Transcribe all of the data exactly. Images stay out.

[Records from a dataset]
▼
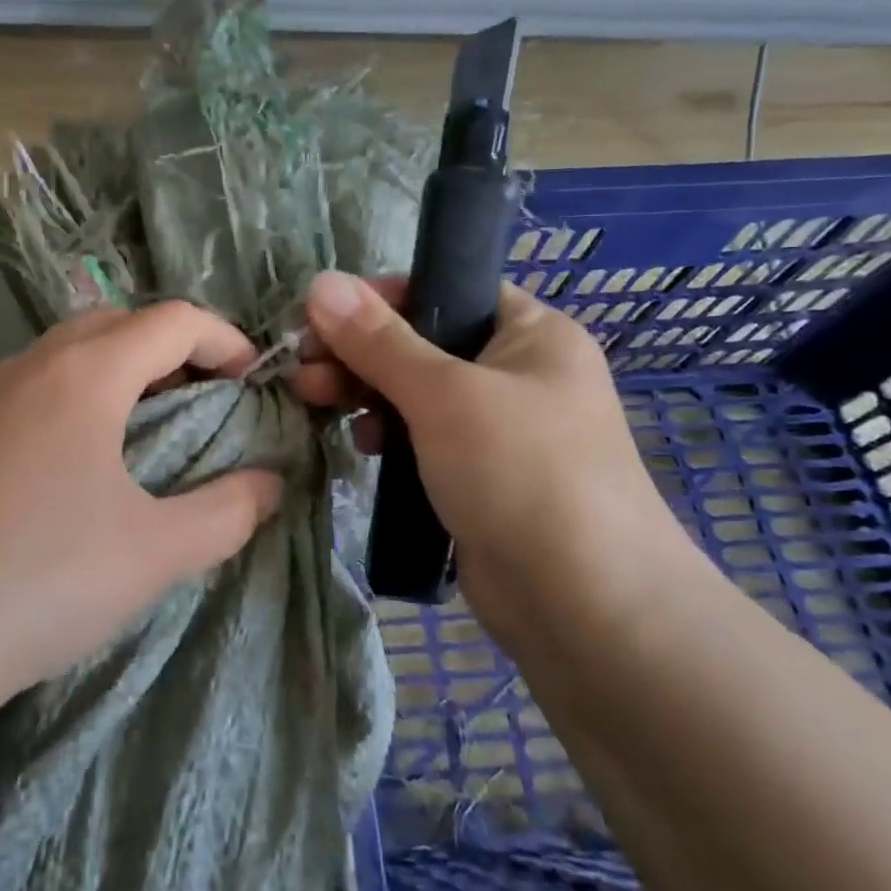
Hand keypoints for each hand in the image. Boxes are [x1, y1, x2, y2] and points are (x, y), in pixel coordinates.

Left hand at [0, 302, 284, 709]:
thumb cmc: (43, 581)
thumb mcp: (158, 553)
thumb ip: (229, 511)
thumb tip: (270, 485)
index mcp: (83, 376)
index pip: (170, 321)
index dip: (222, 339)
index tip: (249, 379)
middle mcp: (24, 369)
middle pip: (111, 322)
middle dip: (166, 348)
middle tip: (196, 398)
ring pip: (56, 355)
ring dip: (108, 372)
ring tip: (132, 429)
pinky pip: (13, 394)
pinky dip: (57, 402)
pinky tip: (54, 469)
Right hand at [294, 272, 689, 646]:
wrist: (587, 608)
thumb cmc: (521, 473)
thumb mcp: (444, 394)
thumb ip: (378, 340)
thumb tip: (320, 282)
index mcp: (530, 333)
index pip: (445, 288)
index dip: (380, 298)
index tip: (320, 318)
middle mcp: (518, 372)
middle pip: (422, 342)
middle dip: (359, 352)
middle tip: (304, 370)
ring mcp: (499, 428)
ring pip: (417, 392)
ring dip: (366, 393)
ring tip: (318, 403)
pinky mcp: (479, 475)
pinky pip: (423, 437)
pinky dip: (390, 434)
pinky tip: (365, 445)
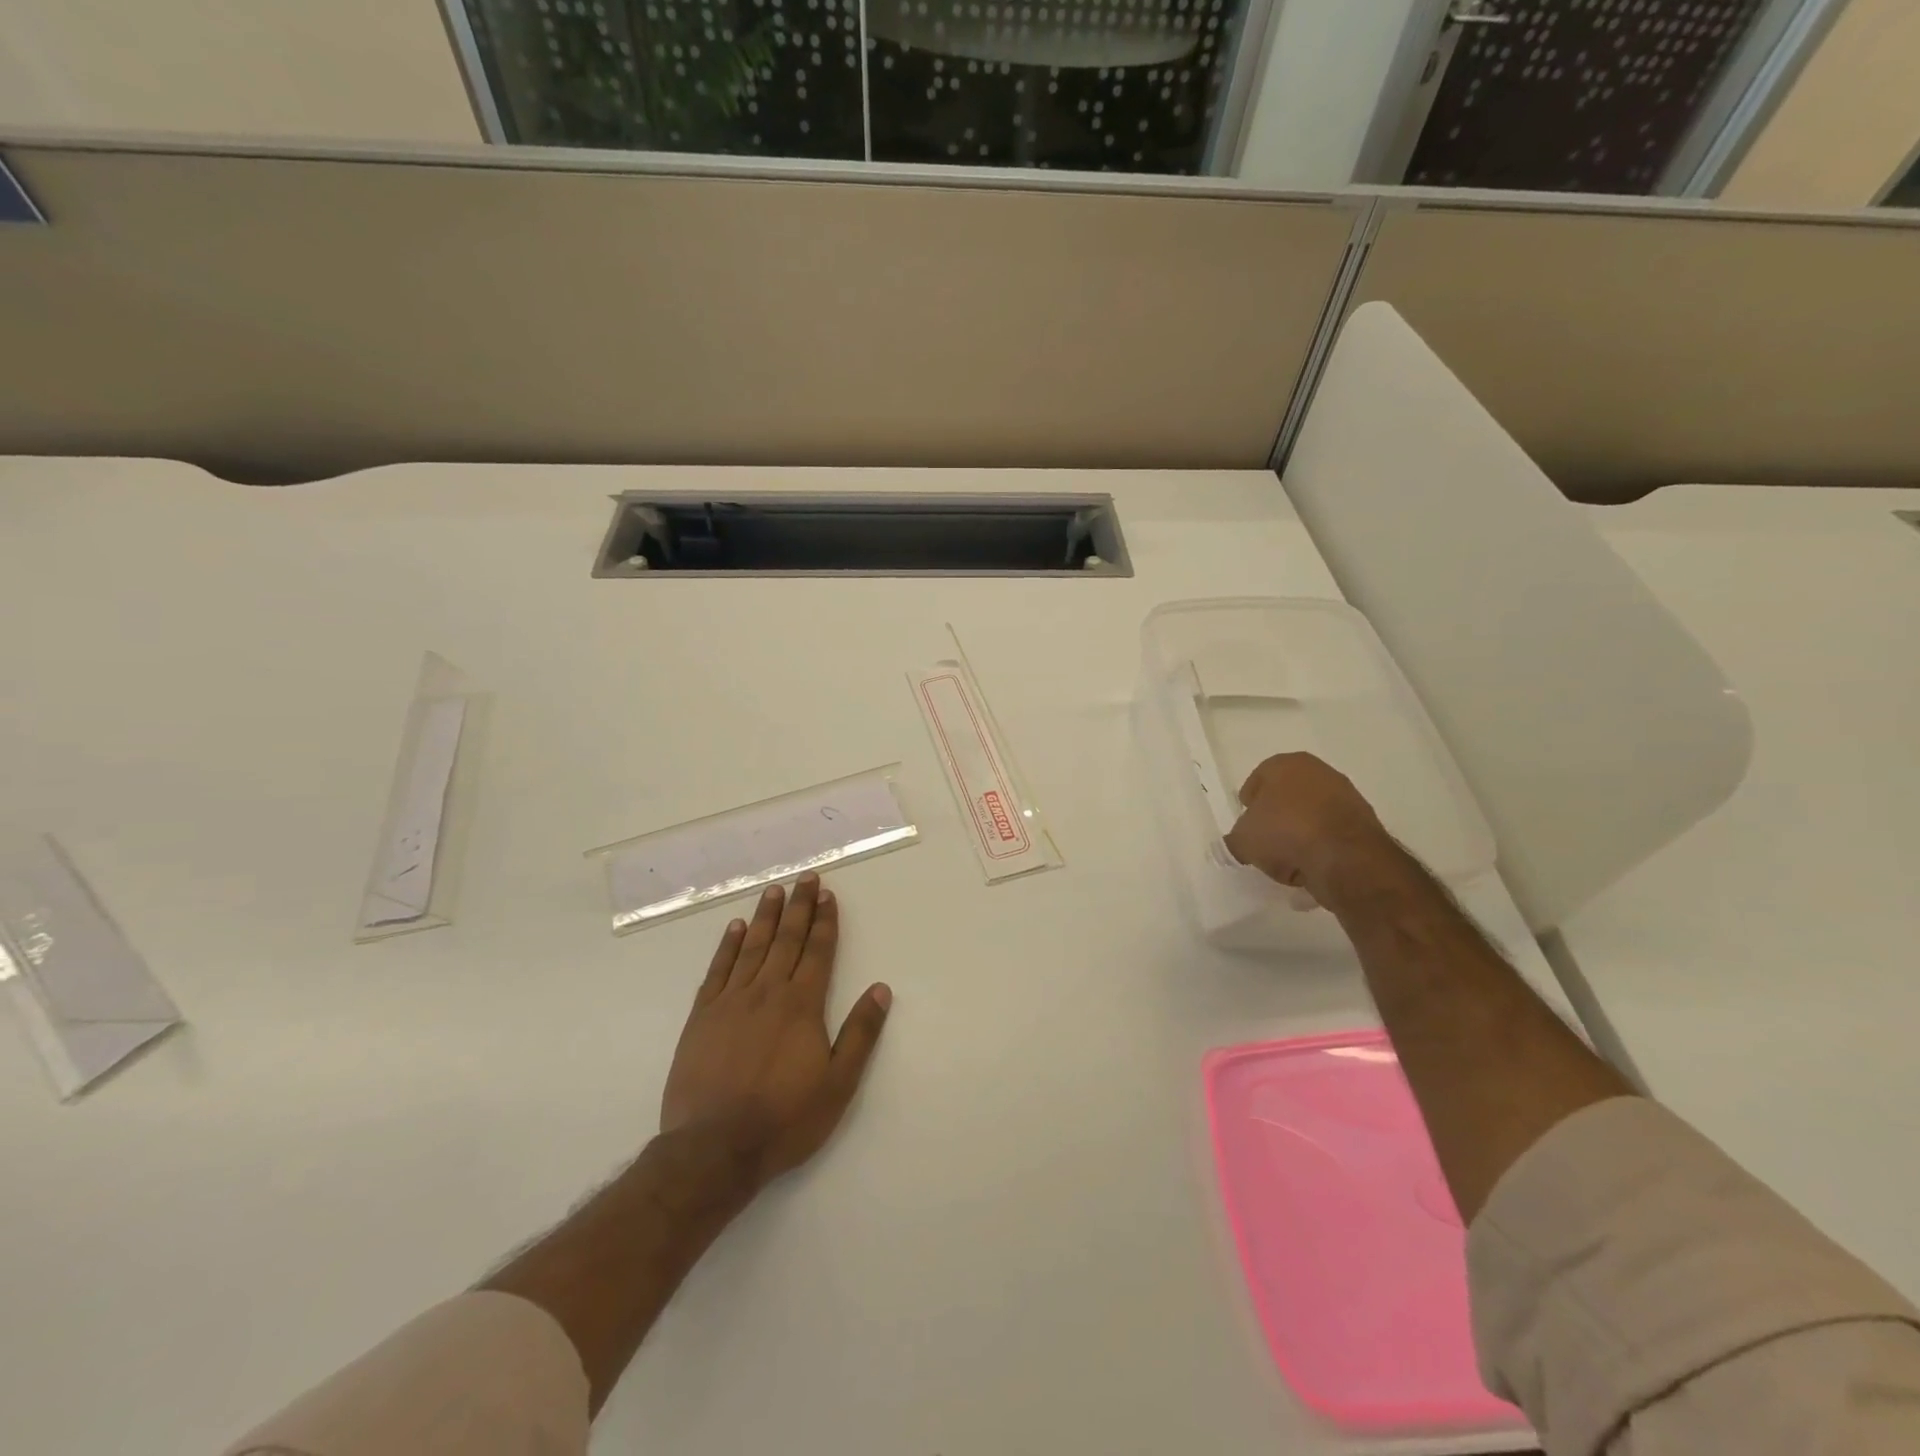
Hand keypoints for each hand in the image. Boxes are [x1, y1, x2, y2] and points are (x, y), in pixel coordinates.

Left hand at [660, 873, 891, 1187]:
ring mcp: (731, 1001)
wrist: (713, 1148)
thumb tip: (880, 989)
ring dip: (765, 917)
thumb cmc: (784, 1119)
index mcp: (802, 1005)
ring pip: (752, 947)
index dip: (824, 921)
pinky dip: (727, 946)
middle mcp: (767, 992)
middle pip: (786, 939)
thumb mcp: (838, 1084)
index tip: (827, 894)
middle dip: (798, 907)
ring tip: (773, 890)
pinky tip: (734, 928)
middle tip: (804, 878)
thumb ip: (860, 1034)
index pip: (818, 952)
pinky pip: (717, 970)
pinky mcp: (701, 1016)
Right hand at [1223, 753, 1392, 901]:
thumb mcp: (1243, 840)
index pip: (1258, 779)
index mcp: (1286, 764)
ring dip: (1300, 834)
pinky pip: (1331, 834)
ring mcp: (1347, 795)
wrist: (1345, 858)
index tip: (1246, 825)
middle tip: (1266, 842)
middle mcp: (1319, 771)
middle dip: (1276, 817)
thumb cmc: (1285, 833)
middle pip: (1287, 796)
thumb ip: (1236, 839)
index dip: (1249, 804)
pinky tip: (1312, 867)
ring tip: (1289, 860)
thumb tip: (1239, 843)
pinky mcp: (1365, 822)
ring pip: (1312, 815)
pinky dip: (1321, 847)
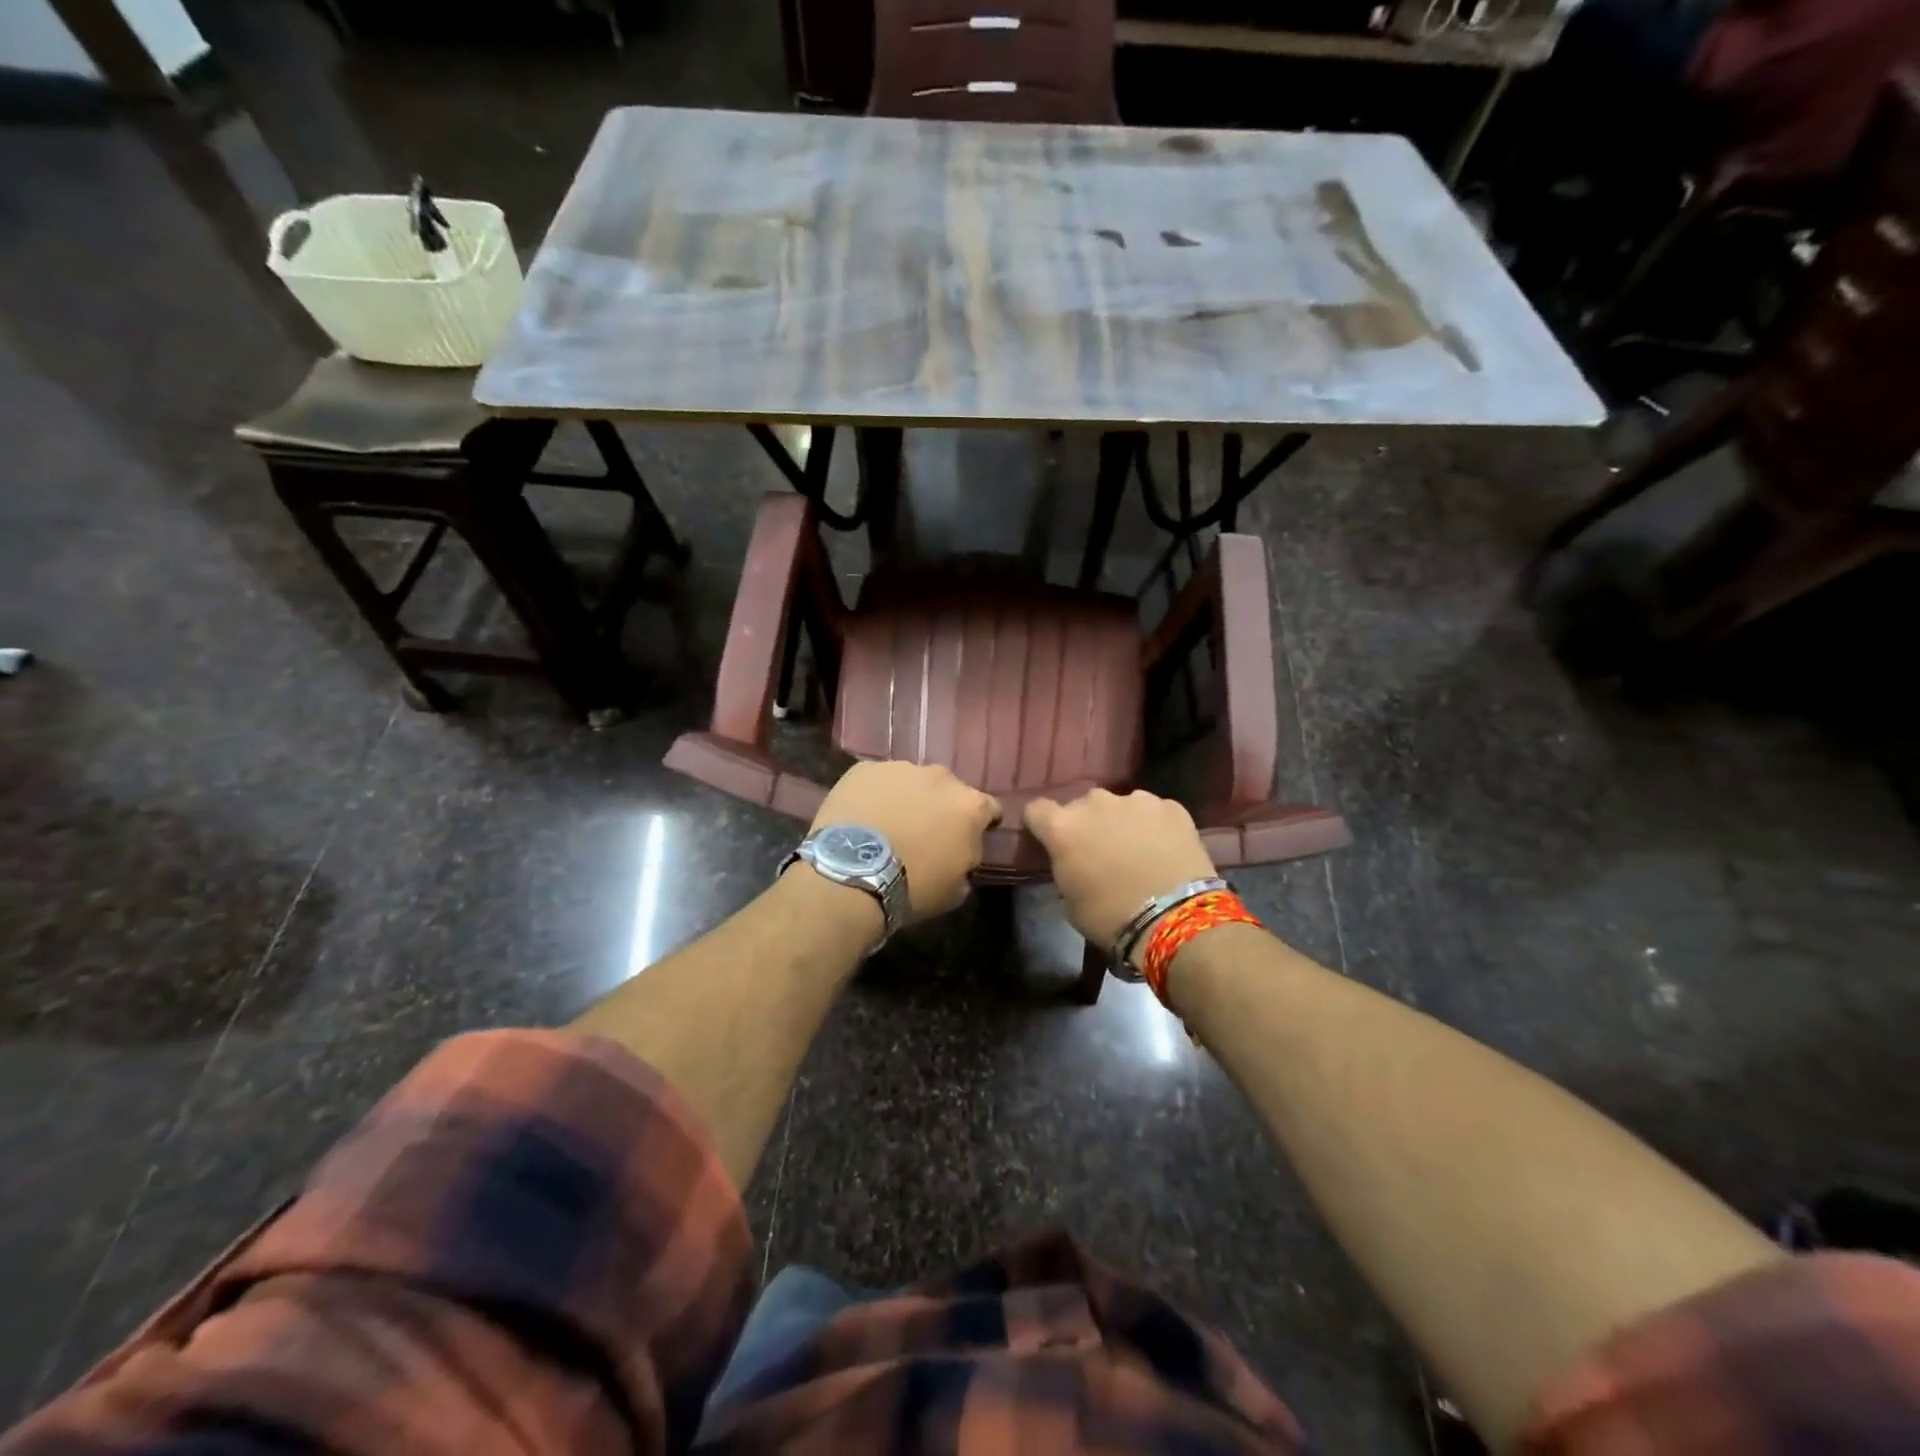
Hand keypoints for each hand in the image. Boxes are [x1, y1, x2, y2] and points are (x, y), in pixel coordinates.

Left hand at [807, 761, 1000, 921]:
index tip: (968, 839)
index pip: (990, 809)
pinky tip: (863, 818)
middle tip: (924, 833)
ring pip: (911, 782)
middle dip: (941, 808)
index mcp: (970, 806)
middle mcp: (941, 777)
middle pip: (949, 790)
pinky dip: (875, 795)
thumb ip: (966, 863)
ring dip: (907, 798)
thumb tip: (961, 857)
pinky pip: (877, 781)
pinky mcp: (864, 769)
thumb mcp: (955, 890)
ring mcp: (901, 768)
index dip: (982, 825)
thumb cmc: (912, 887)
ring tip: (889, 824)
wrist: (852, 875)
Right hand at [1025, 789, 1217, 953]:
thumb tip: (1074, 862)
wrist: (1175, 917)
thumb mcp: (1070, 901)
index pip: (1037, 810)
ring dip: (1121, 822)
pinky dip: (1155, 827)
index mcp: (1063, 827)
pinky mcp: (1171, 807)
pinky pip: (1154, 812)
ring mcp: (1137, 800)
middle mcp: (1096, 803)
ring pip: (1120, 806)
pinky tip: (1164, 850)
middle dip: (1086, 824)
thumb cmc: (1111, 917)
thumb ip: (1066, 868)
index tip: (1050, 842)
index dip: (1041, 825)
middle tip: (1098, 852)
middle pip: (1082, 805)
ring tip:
▲
*EXPECTED ANSWER*
Hand keypoints for each hand in the image. Boxes are [x1, y1, x2, y2] and points are (x, y), in pixel coordinates.

Left hand at [0, 302, 284, 709]:
thumb cmc: (43, 581)
thumb mcp: (158, 553)
thumb ip: (229, 511)
thumb tip: (270, 485)
index mcp: (83, 376)
index pip: (170, 321)
index dip: (222, 339)
index tip: (249, 379)
middle mcp: (24, 369)
middle pip: (111, 322)
middle dip: (166, 348)
middle tip: (196, 398)
ring pip: (56, 355)
ring dip: (108, 372)
ring tip: (132, 429)
pinky pip: (13, 394)
pinky dip: (57, 402)
pinky tip: (54, 469)
Right hand at [294, 272, 689, 646]:
wrist: (587, 608)
thumb cmc: (521, 473)
thumb mcp: (444, 394)
thumb ip: (378, 340)
thumb tip: (320, 282)
index mcp: (530, 333)
index pip: (445, 288)
index dip: (380, 298)
index tip: (320, 318)
middle mcp: (518, 372)
middle pip: (422, 342)
middle dip: (359, 352)
middle tip: (304, 370)
ring mcp: (499, 428)
ring pip: (417, 392)
ring dip: (366, 393)
ring tip: (318, 403)
pinky mcp: (479, 475)
pinky pip: (423, 437)
pinky dip: (390, 434)
pinky tip: (365, 445)
Hand keypoints for each hand in the image. Boxes are [x1, y1, x2, y2] and points are (x, y), in pixel coordinates.

Left hand at [660, 873, 891, 1187]:
ring mcp: (731, 1001)
wrist: (713, 1148)
thumb tip: (880, 989)
ring dip: (765, 917)
thumb cmc: (784, 1119)
index mcp: (802, 1005)
ring pip: (752, 947)
index dip: (824, 921)
pinky dip: (727, 946)
middle mcp: (767, 992)
middle pip: (786, 939)
thumb mcp: (838, 1084)
index tip: (827, 894)
middle dip: (798, 907)
ring tip: (773, 890)
pinky tip: (734, 928)
middle tip: (804, 878)
thumb ip: (860, 1034)
index pip: (818, 952)
pinky pip: (717, 970)
pinky mcp: (701, 1016)
Right hand at [1223, 753, 1392, 901]:
thumb mcp: (1243, 840)
index pip: (1258, 779)
index mcp: (1286, 764)
ring dip: (1300, 834)
pinky pip: (1331, 834)
ring mcp: (1347, 795)
wrist: (1345, 858)
index tip: (1246, 825)
middle tip: (1266, 842)
middle mcp: (1319, 771)
middle dip: (1276, 817)
thumb cmc: (1285, 833)
middle pip: (1287, 796)
thumb ip: (1236, 839)
index dip: (1249, 804)
pinky tip: (1312, 867)
ring tip: (1289, 860)
thumb tip: (1239, 843)
pinky mcp: (1365, 822)
ring pip: (1312, 815)
pinky dip: (1321, 847)
Hand keypoints for each hand in the image. Boxes are [x1, y1, x2, y2] and points are (x, y), in pixel coordinates.

Left hand at [807, 761, 1000, 921]:
index tip: (968, 839)
index pip: (990, 809)
pinky tip: (863, 818)
middle tip: (924, 833)
ring pip: (911, 782)
middle dip: (941, 808)
index mcp: (970, 806)
middle mcp: (941, 777)
middle pip: (949, 790)
pinky dip: (875, 795)
thumb ip: (966, 863)
ring dip: (907, 798)
thumb tip: (961, 857)
pinky pip: (877, 781)
pinky mcp: (864, 769)
thumb mcp: (955, 890)
ring mcp: (901, 768)
index dip: (982, 825)
thumb cmc: (912, 887)
ring tip: (889, 824)
wrist: (852, 875)
Right hand at [1025, 789, 1217, 953]:
thumb tip: (1074, 862)
wrist: (1175, 917)
thumb mcp: (1070, 901)
index pip: (1037, 810)
ring dip: (1121, 822)
pinky dip: (1155, 827)
index mcp: (1063, 827)
pinky mcp: (1171, 807)
pinky pip: (1154, 812)
ring mcp: (1137, 800)
middle mcp: (1096, 803)
ring pip: (1120, 806)
pinky tip: (1164, 850)
middle dip: (1086, 824)
thumb cmc: (1111, 917)
thumb ip: (1066, 868)
index tip: (1050, 842)
index dip: (1041, 825)
middle tip: (1098, 852)
middle pip: (1082, 805)
ring tip:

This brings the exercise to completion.